Trois quarts des entreprises belges se disent prêtes à affronter la révolution technologique qui pointe ces prochaines années, selon une étude menée par BNP Paribas Fortis auprès de 148 sociétés.

Ces entreprises, parmi lesquelles 13 "usines du futur" (Factories of the Future/FoF, avec une haute valeur ajoutée) ont répondu aux questions de la banque sur la manière avec laquelle elles appréhendent les prochaines années.

La question de la place de l’être humain face à l’intelligence artificielle demeurera centrale. Pour 55% des chefs d’entreprise interrogés, l’intelligence artificielle mènera à la destruction nette d’emplois dans les 5 à 10 ans. Ils ne sont qu’un peu moins de 20% à penser le contraire, sauf au sein des FoF, où la moitié pense que les nouvelles technologies vont générer des emplois.

Deux tiers des entreprises se prononcent en faveur d’une taxation au niveau européen.

À l’heure actuelle, seules 11% des entreprises estiment que les nouvelles technologies comme l’intelligence artificielle et le big data ont un impact positif sur leurs affaires. Elles sont cependant 28% à penser que ce sera le cas d’ici 2024 (et même 42% parmi les FoF).

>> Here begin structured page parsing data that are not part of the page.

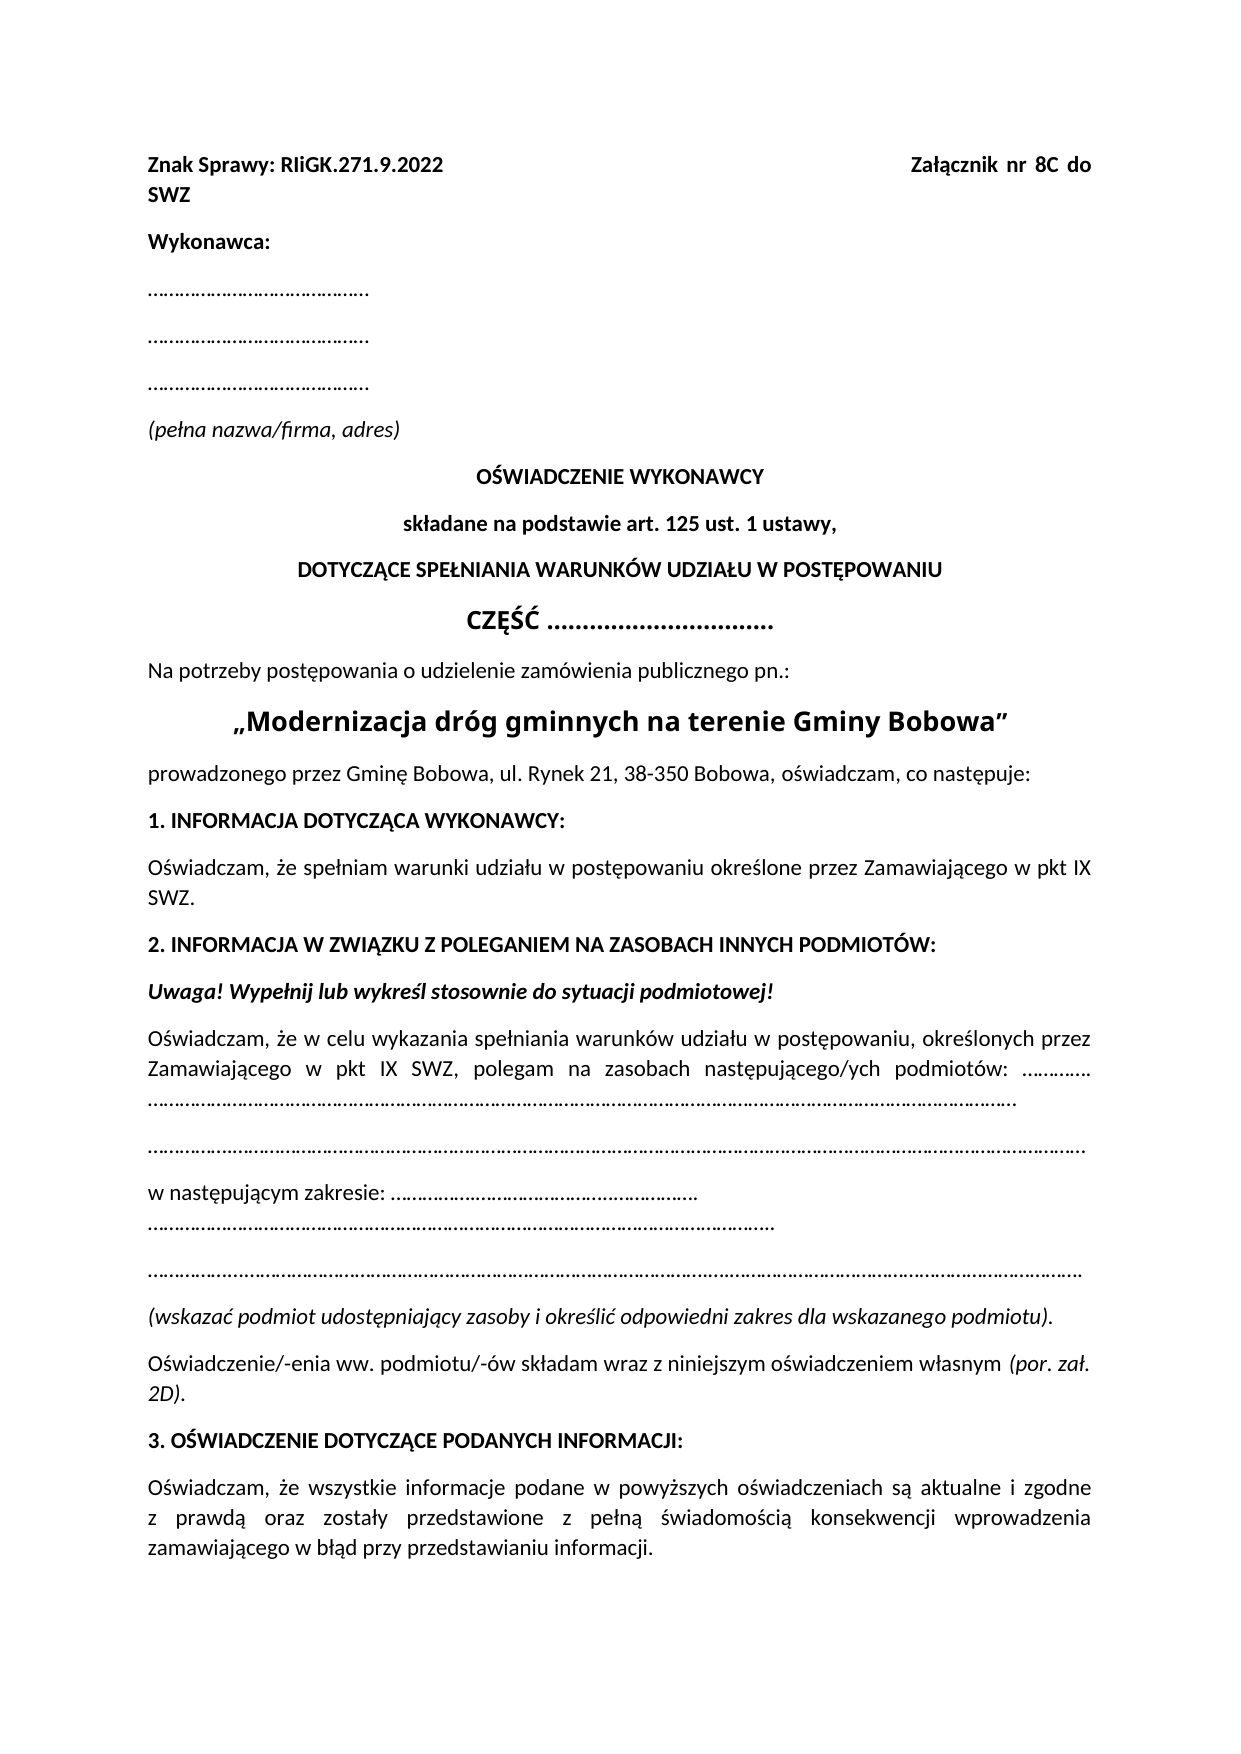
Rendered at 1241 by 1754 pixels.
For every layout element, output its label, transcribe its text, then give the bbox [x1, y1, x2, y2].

text …………………………………… [148, 321, 1093, 349]
text Uwaga! Wypełnij lub wykreśl stosownie do sytuacji podmiotowej! [148, 977, 1093, 1005]
text …………………………………… [148, 274, 1093, 302]
text w następującym zakresie: …………….……………………..…………….……………………………………………………………………………………………………….. [148, 1178, 1093, 1236]
text „Modernizacja dróg gminnych na terenie Gminy Bobowa” [148, 703, 1093, 739]
text 3. OŚWIADCZENIE DOTYCZĄCE PODANYCH INFORMACJI: [148, 1426, 1093, 1454]
text Oświadczam, że w celu wykazania spełniania warunków udziału w postępowaniu, określonych przez Zamawiającego w pkt IX SWZ, polegam na zasobach następującego/ych podmiotów: ………….………………………………………………………………………………………………………………………………………………… [148, 1024, 1093, 1112]
text 1. INFORMACJA DOTYCZĄCA WYKONAWCY: [148, 806, 1093, 834]
text Oświadczam, że wszystkie informacje podane w powyższych oświadczeniach są aktualne i zgodne z prawdą oraz zostały przedstawione z pełną świadomością konsekwencji wprowadzenia zamawiającego w błąd przy przedstawianiu informacji. [148, 1473, 1093, 1561]
text prowadzonego przez Gminę Bobowa, ul. Rynek 21, 38-350 Bobowa, oświadczam, co następuje: [148, 759, 1093, 787]
text Znak Sprawy: RIiGK.271.9.2022 Załącznik nr 8C do SWZ [148, 150, 1093, 208]
text 2. INFORMACJA W ZWIĄZKU Z POLEGANIEM NA ZASOBACH INNYCH PODMIOTÓW: [148, 930, 1093, 958]
text Na potrzeby postępowania o udzielenie zamówienia publicznego pn.: [148, 656, 1093, 684]
text (pełna nazwa/firma, adres) [148, 415, 1093, 443]
text (wskazać podmiot udostępniający zasoby i określić odpowiedni zakres dla wskazanego podmiotu). [148, 1302, 1093, 1330]
text Oświadczenie/-enia ww. podmiotu/-ów składam wraz z niniejszym oświadczeniem własnym (por. zał. 2D). [148, 1349, 1093, 1407]
text Wykonawca: [148, 227, 1093, 255]
text DOTYCZĄCE SPEŁNIANIA WARUNKÓW UDZIAŁU W POSTĘPOWANIU [148, 556, 1093, 583]
text ……………...…………………………………………………………………………….….…………………………………………………………. [148, 1255, 1093, 1283]
text Oświadczam, że spełniam warunki udziału w postępowaniu określone przez Zamawiającego w pkt IX SWZ. [148, 853, 1093, 911]
text …………….……………………………………………………………………………………………………………………………………………… [148, 1131, 1093, 1159]
text …………………………………… [148, 368, 1093, 396]
text CZĘŚĆ ………………………….. [148, 602, 1093, 636]
text OŚWIADCZENIE WYKONAWCY [148, 462, 1093, 490]
text składane na podstawie art. 125 ust. 1 ustawy, [148, 509, 1093, 537]
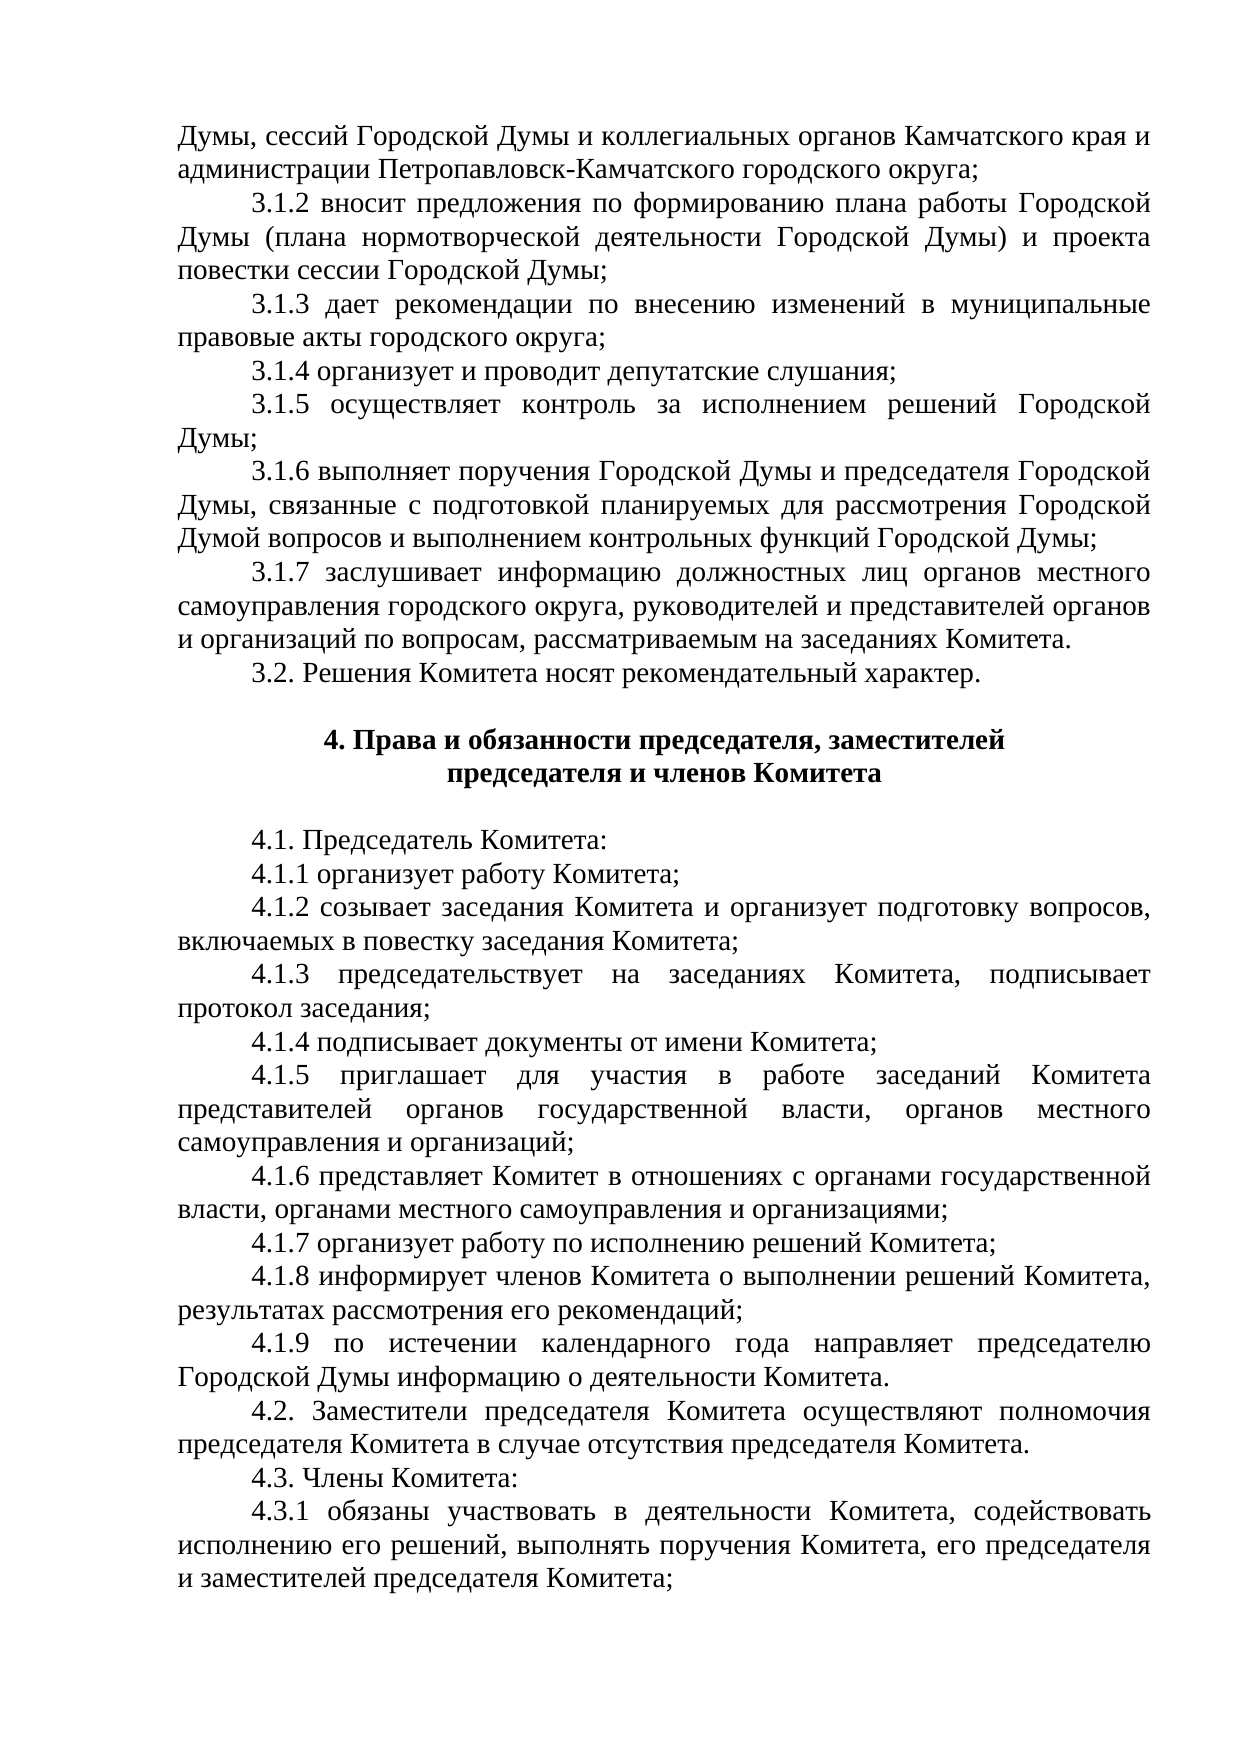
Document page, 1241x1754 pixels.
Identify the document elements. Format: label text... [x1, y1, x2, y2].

Près de la moitié des sociétés (48%, et 70% au sein des FoF) se prononcent en faveur d’une réforme comptable visant à mieux intégrer le capital immatériel, comme les brevets, les marques déposées, ou tout type de connaissances et d’informations détenues par l’entreprise.

Interrogées sur la fiscalité, pas moins de deux tiers des entreprises jugent qu’une taxation établie au niveau européen serait plus cohérente. Elles sont même 73% à soutenir cette proposition parmi les FoF.